Open-source GPU could push computing power to the next level

January 20, 2016

Nvidia | Mythbusters Demo GPU versus CPU

Binghamton University researchers have developed Nyami, a synthesizable graphics processor unit (GPU) architectural model for general-purpose and graphics-specific workloads, and have run a series of experiments on it to see how different hardware and software configurations would affect the circuit’s performance.

Binghamton University computer science assistant professor Timothy Miller said the results will help other scientists make their own GPUs and “push computing power to the next level.”

GPUs are typically found on commercial video or graphics cards inside of a computer or gaming console. The specialized circuits have computing power designed to make images appear smoother and more vibrant on a screen. There has recently been a movement to see if the chip can also be applied to non-graphical computations, such as algorithms processing large chunks of data.

GPU programming model “unfamiliar”

Maxwell, Nvidia’s most powerful GPU architecture (credit: Nvidia)

“In terms of performance per Watt and performance per cubic meter, GPUs can outperform CPUs by orders of magnitude on many important workloads,” the researchers note in an open-access paper by Miller and other authors in International Symposium on Performance Analysis of Systems and Software (Jeff Bush, the director of software engineering at Roku, was lead author).

“The adoption of GPUs into HPC [high-performance computing] has therefore been both a major boost in performance and a shift in how supercomputers are programmed.
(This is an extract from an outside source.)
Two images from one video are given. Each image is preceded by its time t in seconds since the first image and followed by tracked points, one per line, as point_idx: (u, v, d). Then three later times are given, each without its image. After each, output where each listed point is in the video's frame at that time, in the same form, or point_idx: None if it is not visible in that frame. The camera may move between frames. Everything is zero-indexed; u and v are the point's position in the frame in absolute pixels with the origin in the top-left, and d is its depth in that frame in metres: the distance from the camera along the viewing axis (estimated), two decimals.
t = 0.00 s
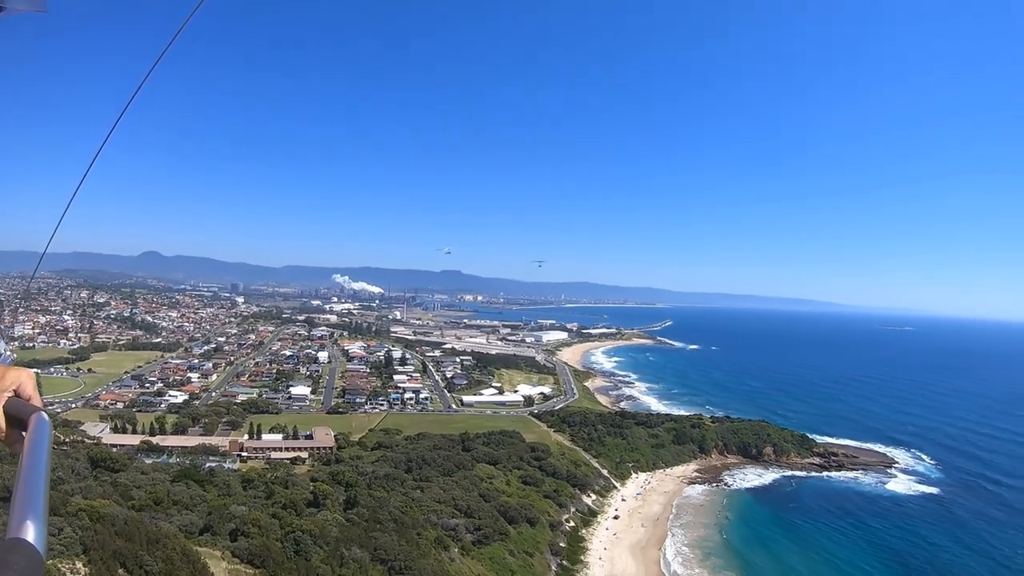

Unfortunately, this shift has suffered slow adoption because the GPU programming model is unfamiliar to those who are accustomed to writing software for traditional CPUs.”

This slow adoption was a result of GPU manufacturers’ decision to keep their chip specifications secret, said Miller. “That prevented open source developers from writing software that could utilize that hardware. Nyami makes it easier for other researchers to conduct experiments of their own, because they don’t have to reinvent the wheel. With contributions from the ‘open hardware’ community, we can incorporate more creative ideas and produce an increasingly better tool.

“The ramifications of the findings could make processors easier for researchers to work with and explore different design tradeoffs. We can also use [Nyami] as a platform for conducting research that isn’t GPU-specific, like energy efficiency and reliability,” he added.

Abstract of Nyami: a synthesizable GPU architectural model for general-purpose and graphics-specific workloads

Graphics processing units (GPUs) continue to grow in popularity for general-purpose, highly parallel, high-throughput systems. This has forced GPU vendors to increase their focus on general purpose workloads, sometimes at the expense of the graphics-specific workloads. Using GPUs for general-purpose computation is a departure from the driving forces behind programmable GPUs that were focused on a narrow subset of graphics rendering operations. Rather than focus on purely graphics-related or general-purpose use, we have designed and modeled an architecture that optimizes for both simultaneously to efficiently handle all GPU workloads. In this paper, we present Nyami, a co-optimized GPU architecture and simulation model with an open-source implementation written in Verilog. This approach allows us to more easily explore the GPU design space in a synthesizable, cycle-precise, modular environment. An instruction-precise functional simulator is provided for co-simulation and verification. Overall, we assume a GPU may be used as a general-purpose GPU (GPGPU) or a graphics engine and account for this in the architecture’s construction and in the options and modules selectable for synthesis and simulation. To demonstrate Nyami’s viability as a GPU research platform, we exploit its flexibility and modularity to explore the impact of a set of architectural decisions. These include sensitivity to cache size and associativity, barrel and switch-on-stall multithreaded instruction scheduling, and software vs. hardware implementations of rasterization. Through these experiments, we gain insight into commonly accepted GPU architecture decisions, adapt the architecture accordingly, and give examples of the intended use as a GPU research tool.